## SUPPLIED MATERIAL
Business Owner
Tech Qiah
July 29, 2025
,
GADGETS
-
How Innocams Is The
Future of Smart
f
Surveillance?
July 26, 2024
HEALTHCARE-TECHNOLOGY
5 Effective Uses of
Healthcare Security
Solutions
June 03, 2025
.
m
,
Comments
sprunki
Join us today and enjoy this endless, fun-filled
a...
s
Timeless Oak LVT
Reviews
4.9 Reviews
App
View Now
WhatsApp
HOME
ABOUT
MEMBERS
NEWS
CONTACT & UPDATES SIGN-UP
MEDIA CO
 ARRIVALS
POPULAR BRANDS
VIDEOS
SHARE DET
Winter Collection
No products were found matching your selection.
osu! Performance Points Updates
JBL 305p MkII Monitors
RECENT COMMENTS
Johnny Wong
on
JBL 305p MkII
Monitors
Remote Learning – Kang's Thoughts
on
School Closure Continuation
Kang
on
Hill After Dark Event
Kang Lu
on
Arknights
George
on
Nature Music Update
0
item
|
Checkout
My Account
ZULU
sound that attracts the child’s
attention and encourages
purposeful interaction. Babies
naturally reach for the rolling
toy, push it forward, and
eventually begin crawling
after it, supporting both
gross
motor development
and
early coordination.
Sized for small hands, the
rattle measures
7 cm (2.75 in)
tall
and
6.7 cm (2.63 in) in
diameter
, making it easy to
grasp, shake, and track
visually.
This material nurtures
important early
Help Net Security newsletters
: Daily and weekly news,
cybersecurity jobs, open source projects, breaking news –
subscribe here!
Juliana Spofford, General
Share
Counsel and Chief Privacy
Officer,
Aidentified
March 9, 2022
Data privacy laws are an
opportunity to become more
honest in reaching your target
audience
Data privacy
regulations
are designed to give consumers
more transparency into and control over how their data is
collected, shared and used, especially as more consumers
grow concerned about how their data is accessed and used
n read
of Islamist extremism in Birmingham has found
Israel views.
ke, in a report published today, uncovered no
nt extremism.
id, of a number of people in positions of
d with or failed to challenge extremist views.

## EXERCISE DESCRIPTION
List each line of the records that contains the word "your", matching case exactly.

## SOLUTION TO THIS TASK
No products were found matching your selection.
honest in reaching your target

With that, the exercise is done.